Below are some records. Reproduce them exactly from their first line through the line with "Baterías EVF para vehículos eléctricos", inclusive.

BEGIN Data records

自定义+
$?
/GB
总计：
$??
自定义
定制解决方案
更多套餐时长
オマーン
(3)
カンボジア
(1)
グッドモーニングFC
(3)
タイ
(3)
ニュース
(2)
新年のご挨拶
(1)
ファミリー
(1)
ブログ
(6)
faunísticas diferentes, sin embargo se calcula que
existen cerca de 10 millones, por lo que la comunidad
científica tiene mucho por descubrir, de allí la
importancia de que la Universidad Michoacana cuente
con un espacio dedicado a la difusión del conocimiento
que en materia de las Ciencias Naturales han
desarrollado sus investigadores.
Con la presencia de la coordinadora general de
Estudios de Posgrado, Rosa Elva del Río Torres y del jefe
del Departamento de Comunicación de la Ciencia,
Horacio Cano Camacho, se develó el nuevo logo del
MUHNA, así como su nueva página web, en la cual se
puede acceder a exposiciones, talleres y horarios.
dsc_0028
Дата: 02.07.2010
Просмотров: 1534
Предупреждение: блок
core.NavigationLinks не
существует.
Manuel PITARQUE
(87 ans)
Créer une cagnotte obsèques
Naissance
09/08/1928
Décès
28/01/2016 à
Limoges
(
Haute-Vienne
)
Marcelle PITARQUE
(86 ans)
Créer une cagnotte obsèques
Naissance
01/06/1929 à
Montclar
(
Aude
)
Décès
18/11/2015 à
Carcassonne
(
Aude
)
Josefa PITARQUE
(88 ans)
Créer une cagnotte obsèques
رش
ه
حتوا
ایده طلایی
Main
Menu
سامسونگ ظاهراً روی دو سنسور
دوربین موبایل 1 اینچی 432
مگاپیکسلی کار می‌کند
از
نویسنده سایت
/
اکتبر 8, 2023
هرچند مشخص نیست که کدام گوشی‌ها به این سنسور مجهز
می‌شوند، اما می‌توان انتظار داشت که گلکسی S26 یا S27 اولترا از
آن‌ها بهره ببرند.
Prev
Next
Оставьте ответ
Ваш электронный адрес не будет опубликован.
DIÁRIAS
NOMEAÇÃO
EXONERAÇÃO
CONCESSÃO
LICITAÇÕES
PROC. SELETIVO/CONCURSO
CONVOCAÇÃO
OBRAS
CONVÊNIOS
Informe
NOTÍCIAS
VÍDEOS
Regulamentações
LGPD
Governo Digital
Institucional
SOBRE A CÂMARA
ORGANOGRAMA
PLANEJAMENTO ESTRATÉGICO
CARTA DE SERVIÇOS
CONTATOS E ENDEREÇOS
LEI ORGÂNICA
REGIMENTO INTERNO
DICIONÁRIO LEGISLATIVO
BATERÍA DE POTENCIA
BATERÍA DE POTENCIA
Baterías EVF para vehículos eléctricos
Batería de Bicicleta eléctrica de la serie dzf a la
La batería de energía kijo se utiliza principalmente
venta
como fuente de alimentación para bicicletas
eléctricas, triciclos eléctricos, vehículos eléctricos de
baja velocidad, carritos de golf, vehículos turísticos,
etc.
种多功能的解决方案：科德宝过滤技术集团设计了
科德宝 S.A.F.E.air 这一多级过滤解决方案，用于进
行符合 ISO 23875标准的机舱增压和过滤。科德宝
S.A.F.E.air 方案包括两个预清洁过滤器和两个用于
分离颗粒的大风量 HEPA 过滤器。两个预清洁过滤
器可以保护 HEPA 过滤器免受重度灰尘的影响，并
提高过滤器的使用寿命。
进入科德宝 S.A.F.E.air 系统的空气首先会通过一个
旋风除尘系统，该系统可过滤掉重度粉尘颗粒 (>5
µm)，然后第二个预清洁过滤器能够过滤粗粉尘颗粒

END Data records

Task result:
自定义+
$?
/GB
总计：
$??
自定义
定制解决方案
更多套餐时长
オマーン
(3)
カンボジア
(1)
グッドモーニングFC
(3)
タイ
(3)
ニュース
(2)
新年のご挨拶
(1)
ファミリー
(1)
ブログ
(6)
faunísticas diferentes, sin embargo se calcula que
existen cerca de 10 millones, por lo que la comunidad
científica tiene mucho por descubrir, de allí la
importancia de que la Universidad Michoacana cuente
con un espacio dedicado a la difusión del conocimiento
que en materia de las Ciencias Naturales han
desarrollado sus investigadores.
Con la presencia de la coordinadora general de
Estudios de Posgrado, Rosa Elva del Río Torres y del jefe
del Departamento de Comunicación de la Ciencia,
Horacio Cano Camacho, se develó el nuevo logo del
MUHNA, así como su nueva página web, en la cual se
puede acceder a exposiciones, talleres y horarios.
dsc_0028
Дата: 02.07.2010
Просмотров: 1534
Предупреждение: блок
core.NavigationLinks не
существует.
Manuel PITARQUE
(87 ans)
Créer une cagnotte obsèques
Naissance
09/08/1928
Décès
28/01/2016 à
Limoges
(
Haute-Vienne
)
Marcelle PITARQUE
(86 ans)
Créer une cagnotte obsèques
Naissance
01/06/1929 à
Montclar
(
Aude
)
Décès
18/11/2015 à
Carcassonne
(
Aude
)
Josefa PITARQUE
(88 ans)
Créer une cagnotte obsèques
رش
ه
حتوا
ایده طلایی
Main
Menu
سامسونگ ظاهراً روی دو سنسور
دوربین موبایل 1 اینچی 432
مگاپیکسلی کار می‌کند
از
نویسنده سایت
/
اکتبر 8, 2023
هرچند مشخص نیست که کدام گوشی‌ها به این سنسور مجهز
می‌شوند، اما می‌توان انتظار داشت که گلکسی S26 یا S27 اولترا از
آن‌ها بهره ببرند.
Prev
Next
Оставьте ответ
Ваш электронный адрес не будет опубликован.
DIÁRIAS
NOMEAÇÃO
EXONERAÇÃO
CONCESSÃO
LICITAÇÕES
PROC. SELETIVO/CONCURSO
CONVOCAÇÃO
OBRAS
CONVÊNIOS
Informe
NOTÍCIAS
VÍDEOS
Regulamentações
LGPD
Governo Digital
Institucional
SOBRE A CÂMARA
ORGANOGRAMA
PLANEJAMENTO ESTRATÉGICO
CARTA DE SERVIÇOS
CONTATOS E ENDEREÇOS
LEI ORGÂNICA
REGIMENTO INTERNO
DICIONÁRIO LEGISLATIVO
BATERÍA DE POTENCIA
BATERÍA DE POTENCIA
Baterías EVF para vehículos eléctricos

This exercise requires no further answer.